A wisp of gray reached out and swirled around my car. Smoke! Wood smoke. But Mom said the dark was not the danger, only the sign. Should I go on now, slowly?

Just then, out of the darkness ahead of me came the terrible sounds Mom must have heard in her dream: a screech of brakes, a death squall of tires, terminated by a crash whose concussion was almost visible. Then another squeal of brakes, higher than the first -- a short, shrill sound that ended with a metallic explosion. "Good God!" My mind flicked out the words: "Chain collision."

The next squall was tortured, staccato, the mark of an expert driver popping his brakes and letting them off to break the skid. It stopped as abruptly as the others, but with no crash. "Made it!" I thought. "He made it!"

In the next second, a great dark shape hurtled up out of the ditch on my right, across in front of my car, slewed onto the highway, and lurched to a stop. I jerked my head back so hard I nearly broke my neck. It was a huge Greyhound bus.

The realization flashed in my mind of what that bus driver must have done. With the weight of his bus and the speed he was traveling, he had no chance to stop when he heard the chain collision happening right in front of him. He went to his left, somehow got a glimpse of the wreckage filling the road, and made a split-second decision. With his own life and the lives of his passengers depending on him, he turned farther left, off the road into the ditch, went through the bottom of the ditch, made a skidding right turn on the far bank, and came roaring back through the bottom of the ditch and up onto the road.

"God bless him," I thought, "He played guts ball on that one!"

I met the shaken, teeth-chattering driver half-way between his bus and my car. "You were stopped!" He yelled. "When I saw you I thought you were gonna hit me for sure." I pointed past him and yelled, "Run! Stop traffic!" He went that way and I went the other, as hard as we could run. I went into the smoke, to my right around the piles of smashed vehicles -- the truck carrying logs that stopped when he ran into the smoke, the second log-truck jammed into the logs on the first truck and nearly buried under its own logs, and the sedan stuffed under the logs on the second truck -- and then out of the narrow band of smoke into the moonlight.

I sprinted about a hundred yards before the next car came along. He managed to stop short of the smoke -- after making me jump out of the way as he skidded past. The bus driver did as well on the other side of the smoke-screen, and there were no more tragedies on that particular stretch of Texas highway that night.

Pretty soon there were a lot of people around, plus several police cars, wreckers and ambulances. The passenger in the sedan was killed instantly, but the driver was alive.

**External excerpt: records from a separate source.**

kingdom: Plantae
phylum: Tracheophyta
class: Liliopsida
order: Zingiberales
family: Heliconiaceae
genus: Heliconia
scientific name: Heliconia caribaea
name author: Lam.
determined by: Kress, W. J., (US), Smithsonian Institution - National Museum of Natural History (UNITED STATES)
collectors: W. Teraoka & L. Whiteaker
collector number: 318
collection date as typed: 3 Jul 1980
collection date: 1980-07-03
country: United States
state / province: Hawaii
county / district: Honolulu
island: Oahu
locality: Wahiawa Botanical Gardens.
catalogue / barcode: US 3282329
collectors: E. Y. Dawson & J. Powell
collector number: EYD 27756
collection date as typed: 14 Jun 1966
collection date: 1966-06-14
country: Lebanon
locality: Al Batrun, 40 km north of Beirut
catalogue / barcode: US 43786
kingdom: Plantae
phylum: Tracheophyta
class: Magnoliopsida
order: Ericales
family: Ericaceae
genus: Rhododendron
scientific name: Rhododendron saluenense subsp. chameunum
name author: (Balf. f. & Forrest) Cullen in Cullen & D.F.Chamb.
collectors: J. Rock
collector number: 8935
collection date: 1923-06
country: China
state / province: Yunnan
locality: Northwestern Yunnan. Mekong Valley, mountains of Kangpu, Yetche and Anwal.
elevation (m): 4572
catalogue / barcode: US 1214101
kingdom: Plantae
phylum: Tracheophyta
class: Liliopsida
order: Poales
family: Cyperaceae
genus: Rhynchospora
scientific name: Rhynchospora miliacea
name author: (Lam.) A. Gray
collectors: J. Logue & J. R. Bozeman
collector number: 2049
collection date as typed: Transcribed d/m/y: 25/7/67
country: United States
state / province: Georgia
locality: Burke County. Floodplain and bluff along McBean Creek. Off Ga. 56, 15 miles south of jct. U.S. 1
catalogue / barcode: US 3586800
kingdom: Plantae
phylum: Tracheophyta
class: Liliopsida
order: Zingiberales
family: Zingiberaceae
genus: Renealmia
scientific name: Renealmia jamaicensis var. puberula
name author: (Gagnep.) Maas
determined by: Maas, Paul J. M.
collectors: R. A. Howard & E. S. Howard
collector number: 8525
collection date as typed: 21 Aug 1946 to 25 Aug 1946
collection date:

A state policeman crawled under the second truck and cut the chain with a hacksaw to release the logs before the medics could get the two men out of that truck. They were badly injured but alive.

It took almost three hours to clear the road so cars could get through, because the wreckers had to drag each log out of the pile endwise before it was safe for a bunch of men to roll it into the ditch.

After I was on my way again, I remembered why I stopped short of the smoke. I tried to figure out precisely where I would have been, except for Mom's warning, but there were too many variables. I also wondered -- and still do -- how a dream could preview a future event. I know it happens, but I don't know how it happens.